Facebook’s display ads are trouncing Google, Yahoo and Microsoft, it’s been announced, with a quarter of all impressions in the US captured through the social networking site. The news comes just a few months after the Facebook signed-up its 500-millionth user.
The simplicity, targeting genius and low cost of Facebook’s display ad engine has generated almost 300bn ad impressions, and increased Facebook’s online ad market share from 9.2% in Q3 2009 to 13.9% a year later.
That easily snagged the top gong from Yahoo sites (11% market share, 140bn impressions), with Microsoft in third (5%, 64bn) and Google trailing with 2.7% of display ad share.
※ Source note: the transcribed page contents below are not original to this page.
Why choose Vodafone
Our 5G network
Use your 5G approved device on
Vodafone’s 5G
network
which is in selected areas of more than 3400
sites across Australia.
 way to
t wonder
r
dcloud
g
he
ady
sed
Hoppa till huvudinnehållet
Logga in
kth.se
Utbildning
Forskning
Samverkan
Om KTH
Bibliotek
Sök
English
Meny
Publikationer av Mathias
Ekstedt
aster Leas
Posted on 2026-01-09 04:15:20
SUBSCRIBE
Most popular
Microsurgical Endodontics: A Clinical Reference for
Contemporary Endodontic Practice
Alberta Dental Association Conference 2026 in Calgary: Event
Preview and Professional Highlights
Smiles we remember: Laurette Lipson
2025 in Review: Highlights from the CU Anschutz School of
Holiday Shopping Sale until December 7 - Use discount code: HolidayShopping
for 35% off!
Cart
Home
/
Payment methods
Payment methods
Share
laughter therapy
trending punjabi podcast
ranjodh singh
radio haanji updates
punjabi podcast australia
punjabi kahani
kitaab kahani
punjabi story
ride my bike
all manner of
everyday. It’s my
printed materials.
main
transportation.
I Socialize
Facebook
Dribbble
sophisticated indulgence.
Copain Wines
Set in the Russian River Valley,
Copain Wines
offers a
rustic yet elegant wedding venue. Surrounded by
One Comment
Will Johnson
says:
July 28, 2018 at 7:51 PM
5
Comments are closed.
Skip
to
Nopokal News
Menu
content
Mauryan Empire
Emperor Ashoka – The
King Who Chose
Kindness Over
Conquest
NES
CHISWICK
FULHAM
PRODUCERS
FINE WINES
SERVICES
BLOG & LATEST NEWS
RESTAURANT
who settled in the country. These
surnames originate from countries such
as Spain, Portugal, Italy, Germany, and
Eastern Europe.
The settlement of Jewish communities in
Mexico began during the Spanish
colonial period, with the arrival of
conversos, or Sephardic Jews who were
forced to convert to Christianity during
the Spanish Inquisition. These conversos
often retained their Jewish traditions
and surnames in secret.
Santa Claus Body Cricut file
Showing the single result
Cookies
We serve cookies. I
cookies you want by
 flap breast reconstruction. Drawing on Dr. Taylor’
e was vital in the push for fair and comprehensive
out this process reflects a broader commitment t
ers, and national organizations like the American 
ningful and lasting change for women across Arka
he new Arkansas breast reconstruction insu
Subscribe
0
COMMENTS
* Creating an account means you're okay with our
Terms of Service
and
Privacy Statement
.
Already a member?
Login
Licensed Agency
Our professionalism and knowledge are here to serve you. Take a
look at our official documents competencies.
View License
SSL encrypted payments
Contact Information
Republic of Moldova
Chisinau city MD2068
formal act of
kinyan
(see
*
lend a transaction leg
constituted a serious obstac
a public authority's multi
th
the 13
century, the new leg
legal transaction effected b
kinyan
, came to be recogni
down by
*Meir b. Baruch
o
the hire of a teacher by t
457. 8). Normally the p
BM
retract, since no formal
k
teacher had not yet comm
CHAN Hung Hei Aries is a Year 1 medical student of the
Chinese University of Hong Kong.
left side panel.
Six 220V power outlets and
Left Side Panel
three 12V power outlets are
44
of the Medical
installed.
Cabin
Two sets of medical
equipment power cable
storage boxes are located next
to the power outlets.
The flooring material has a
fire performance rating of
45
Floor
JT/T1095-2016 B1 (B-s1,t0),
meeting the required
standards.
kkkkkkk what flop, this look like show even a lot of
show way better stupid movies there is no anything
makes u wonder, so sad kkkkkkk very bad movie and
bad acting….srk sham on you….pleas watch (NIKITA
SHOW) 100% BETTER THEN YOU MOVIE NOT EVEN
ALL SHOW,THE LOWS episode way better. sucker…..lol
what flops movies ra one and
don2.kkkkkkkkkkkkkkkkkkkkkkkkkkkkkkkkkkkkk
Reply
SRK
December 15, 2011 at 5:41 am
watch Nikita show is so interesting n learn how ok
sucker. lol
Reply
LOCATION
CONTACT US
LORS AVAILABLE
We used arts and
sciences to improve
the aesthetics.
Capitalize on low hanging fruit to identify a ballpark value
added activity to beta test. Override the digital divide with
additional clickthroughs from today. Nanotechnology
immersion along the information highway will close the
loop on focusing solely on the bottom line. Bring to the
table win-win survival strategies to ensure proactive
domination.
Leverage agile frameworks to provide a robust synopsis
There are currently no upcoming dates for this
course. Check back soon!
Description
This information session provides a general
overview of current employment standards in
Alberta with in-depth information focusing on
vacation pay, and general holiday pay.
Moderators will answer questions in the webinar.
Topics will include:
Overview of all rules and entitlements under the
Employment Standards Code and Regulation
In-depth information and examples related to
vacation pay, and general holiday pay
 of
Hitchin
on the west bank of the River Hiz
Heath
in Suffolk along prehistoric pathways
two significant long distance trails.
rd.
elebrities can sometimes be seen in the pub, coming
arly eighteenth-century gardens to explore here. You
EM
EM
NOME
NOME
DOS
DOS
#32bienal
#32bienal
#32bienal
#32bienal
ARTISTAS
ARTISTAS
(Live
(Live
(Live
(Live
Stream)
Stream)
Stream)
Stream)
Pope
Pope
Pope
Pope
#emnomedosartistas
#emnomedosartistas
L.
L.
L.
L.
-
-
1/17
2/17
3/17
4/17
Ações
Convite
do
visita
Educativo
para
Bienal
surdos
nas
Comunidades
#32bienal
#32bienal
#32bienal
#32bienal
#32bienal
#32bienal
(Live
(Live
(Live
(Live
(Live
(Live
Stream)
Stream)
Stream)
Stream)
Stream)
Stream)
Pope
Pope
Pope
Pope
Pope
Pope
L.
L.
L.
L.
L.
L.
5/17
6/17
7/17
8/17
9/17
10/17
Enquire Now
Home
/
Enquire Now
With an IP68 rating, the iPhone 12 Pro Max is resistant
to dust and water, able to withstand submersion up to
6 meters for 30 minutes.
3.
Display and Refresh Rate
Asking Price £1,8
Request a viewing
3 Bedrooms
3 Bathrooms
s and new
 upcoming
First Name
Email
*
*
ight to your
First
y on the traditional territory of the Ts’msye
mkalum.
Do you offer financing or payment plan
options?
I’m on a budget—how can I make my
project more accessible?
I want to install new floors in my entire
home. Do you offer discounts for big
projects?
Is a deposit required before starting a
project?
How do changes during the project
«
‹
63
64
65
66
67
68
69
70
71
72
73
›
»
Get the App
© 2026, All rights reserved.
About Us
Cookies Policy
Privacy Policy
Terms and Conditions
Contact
Although Google is clearly the most important search engine in the traditional sense, Yahoo and Microsoft do own a hefty number of sites that people still like to visit on a very frequent basis – webmail sites for example: Windows Live Hotmail has 360m users, Yahoo mail around 280m and Gmail pushing 200m. Where Microsoft have really scored here is making it difficult to set up Hotmail on desktop email clients and mobiles (Gmail and Yahoo are a breeze), so users are beholden to their interface and therefore their ads too.
Facebook’s success in the display ads market is partly due to Mark Zuckerberg’s strategic decision to hire former Google ad chief David Fischer. And studies suggest that advertising to an extremely targeted market (e.g. women in Bristol, aged 29-31 who are engaged and like Harry Potter) is three times cheaper on Facebook, although it’s significantly more expensive than it was two years ago.
All of this is pretty bad news for Google, who embarked on a new drive to sell display ads with a big relaunch 2 months ago.
One of the key components of Google’s campaign is video – they’re using it to sell ads and incorporating the option in them. This isn’t such a stretch, given that they own YouTube. And it could just be their saving grace.
Google’s research says that “rich media ads with video lift purchase intent 4 times better than standard Flash banner ads. They raise awareness 5 times better and increase brand favourability by 15 times more.”
Video is a powerful medium and it’s no longer confined to the TV, YouTube and Vimeo – it can go almost anywhere on the web. That’s great news for us as an agency specialising in web video and Web 2.0. We can version and reversion video content for any campaign and distribute it through any channel. 9 times out of 10, we don’t even have to re-shoot.
We call that Video 2.0
Last year, only 6% of ads featured rich media content. In the next few months and years, expect that to rise and rise.